У Миккеля все плыло перед глазами, ноги подкашивались. Плотник Грилле подхватил его и вынес на берег. Миккель ощутил прикосновение бабушкиной руки, увидел ее морщинистое лицо, освещенное фонарем. Они шли рядом к постоялому двору. Бабушка бранилась, но голос ее доносился будто издалека.

— Вот и полагайся после этого на мальчишек! Предупреждала я тебя или нет?.. Велела на берегу остаться?.. Шевели ногами, так никогда до дому не дойдем! Мокрый, как пес!..

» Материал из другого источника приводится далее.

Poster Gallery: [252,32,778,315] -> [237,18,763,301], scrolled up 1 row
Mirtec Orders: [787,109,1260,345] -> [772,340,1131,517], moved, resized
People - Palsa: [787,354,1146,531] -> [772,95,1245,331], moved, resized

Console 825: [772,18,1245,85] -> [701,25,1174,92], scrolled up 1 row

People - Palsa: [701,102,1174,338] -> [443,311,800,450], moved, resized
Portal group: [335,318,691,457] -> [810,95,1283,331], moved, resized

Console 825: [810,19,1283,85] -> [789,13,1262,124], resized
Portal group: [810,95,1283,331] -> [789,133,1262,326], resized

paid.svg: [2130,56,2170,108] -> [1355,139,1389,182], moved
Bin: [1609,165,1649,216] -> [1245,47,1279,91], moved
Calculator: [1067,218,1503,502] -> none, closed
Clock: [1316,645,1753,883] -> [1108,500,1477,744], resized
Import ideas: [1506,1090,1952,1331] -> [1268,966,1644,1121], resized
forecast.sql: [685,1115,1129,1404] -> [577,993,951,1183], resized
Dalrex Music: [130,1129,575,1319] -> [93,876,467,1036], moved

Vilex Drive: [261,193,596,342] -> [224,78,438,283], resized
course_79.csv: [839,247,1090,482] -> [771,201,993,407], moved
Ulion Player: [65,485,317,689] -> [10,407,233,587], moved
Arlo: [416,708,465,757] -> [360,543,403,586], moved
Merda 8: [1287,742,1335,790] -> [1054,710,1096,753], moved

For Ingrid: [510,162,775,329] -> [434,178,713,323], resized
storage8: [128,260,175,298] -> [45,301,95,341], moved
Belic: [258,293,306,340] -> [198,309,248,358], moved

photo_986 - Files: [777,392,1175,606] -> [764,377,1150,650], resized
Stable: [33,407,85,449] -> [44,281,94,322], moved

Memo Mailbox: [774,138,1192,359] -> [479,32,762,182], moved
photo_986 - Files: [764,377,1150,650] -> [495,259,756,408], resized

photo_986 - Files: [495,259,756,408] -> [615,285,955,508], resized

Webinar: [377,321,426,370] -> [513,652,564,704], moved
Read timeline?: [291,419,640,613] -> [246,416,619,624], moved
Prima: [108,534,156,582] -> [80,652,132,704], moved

Боббе встретил их в дверях радостным лаем. Бабушка начала раздевать Миккеля еще в прихожей. И причитала:

— Белый что мертвец, зубы дробь выбивают… Эх, парень, парень! Ничего, мы тебе молока согреем… Прочь, Боббе, не мешай… Садись вот тут, Миккель, я укутаю тебе ноги одеялом.

Миккель сел возле плиты. Бабушка дала ему горячего молока с медом. Он выпил и стал оживать.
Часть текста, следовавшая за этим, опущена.